John was used to his officer’s long-windedness. ‘So what was his name?’ he asked patiently.

‘They called him ‘Stephen’ and ‘Cruch’, so I reckon he’s Stephen Cruch,’ he grinned, wiping ale from his huge moustache. ‘I gathered from the potman that he was sleeping tonight in the loft of the White Hart — but I also heard him tell some fellow that he was leaving early in the morning for Ashburton.’

‘Our Thomas said that he had come across a horse-dealer in Buckfast who had dealings with this priest, Edmund Treipas. What shall we do about this, Gwyn?’ pondered de Wolfe.

‘We could jump him and beat some truth from the fellow. I could take him blindfold, with one hand in my pouch!’

John grinned at his henchman’s enthusiasm. ‘Would he recognise you, if he saw you?’ he asked.

Gwyn shook his shaggy head. ‘I very much doubt it.
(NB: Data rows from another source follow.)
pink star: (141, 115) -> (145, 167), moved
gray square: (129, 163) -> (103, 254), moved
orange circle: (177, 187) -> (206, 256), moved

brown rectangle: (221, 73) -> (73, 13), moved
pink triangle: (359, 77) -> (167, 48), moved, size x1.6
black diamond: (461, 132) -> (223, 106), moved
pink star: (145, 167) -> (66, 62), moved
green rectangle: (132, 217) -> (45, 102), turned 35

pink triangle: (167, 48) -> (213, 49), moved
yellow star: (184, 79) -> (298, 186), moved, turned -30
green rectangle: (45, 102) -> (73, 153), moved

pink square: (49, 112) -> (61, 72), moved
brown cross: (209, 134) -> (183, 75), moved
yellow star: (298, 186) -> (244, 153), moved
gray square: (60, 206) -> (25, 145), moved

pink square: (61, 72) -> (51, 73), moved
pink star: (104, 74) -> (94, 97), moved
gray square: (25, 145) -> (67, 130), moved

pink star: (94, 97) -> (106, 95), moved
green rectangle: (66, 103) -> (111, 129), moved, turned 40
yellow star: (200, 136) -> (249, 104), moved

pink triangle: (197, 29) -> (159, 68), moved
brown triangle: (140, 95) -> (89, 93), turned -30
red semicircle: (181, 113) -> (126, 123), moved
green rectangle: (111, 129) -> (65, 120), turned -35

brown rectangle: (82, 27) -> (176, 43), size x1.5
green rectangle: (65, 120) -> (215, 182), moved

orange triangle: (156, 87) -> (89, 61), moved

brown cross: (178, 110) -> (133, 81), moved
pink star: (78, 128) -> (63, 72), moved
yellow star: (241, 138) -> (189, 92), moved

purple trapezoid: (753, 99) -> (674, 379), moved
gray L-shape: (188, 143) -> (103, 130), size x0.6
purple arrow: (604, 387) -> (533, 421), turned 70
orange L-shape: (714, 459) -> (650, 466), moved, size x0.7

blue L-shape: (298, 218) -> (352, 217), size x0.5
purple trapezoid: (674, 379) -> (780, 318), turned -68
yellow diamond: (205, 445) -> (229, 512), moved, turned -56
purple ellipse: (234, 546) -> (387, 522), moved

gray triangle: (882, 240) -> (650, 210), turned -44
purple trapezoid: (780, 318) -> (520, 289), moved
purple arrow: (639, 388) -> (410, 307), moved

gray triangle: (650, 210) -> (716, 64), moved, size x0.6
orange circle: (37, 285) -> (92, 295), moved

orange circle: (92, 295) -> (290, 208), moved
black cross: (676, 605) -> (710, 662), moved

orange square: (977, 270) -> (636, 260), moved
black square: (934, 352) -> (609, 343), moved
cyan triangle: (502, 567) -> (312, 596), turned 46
I kept well back in the tavern in Ashburton and didn’t approach Martin Angot until this Cruch fellow left. There’s no reason for him to have remembered me from a crowded taproom. And he certainly wouldn’t have seen me tonight. I kept well down on a stool among the throng that was there.’

De Wolfe thought about this for a moment.

‘He’s never seen me, to my knowledge. Tomorrow, could we not follow him discreetly to see if he gets up to anything near Ashburton?’

The Cornishman readily agreed. ‘Surely, if we keep well back, he’ll not notice us on the main west road. There are always travellers going back and forth.’

The coroner hawked and spat into his empty fireplace. ‘It would be good to catch him meeting up with an outlaw again. Then we could seize the pair of them and make them talk.’

It was agreed that they should ride out of the West Gate as soon as it opened in the morning, keeping a sharp eye open for the horse-dealer. They would ride a few miles along the Plymouth road and hide in the trees to await his passing, then follow him at a distance.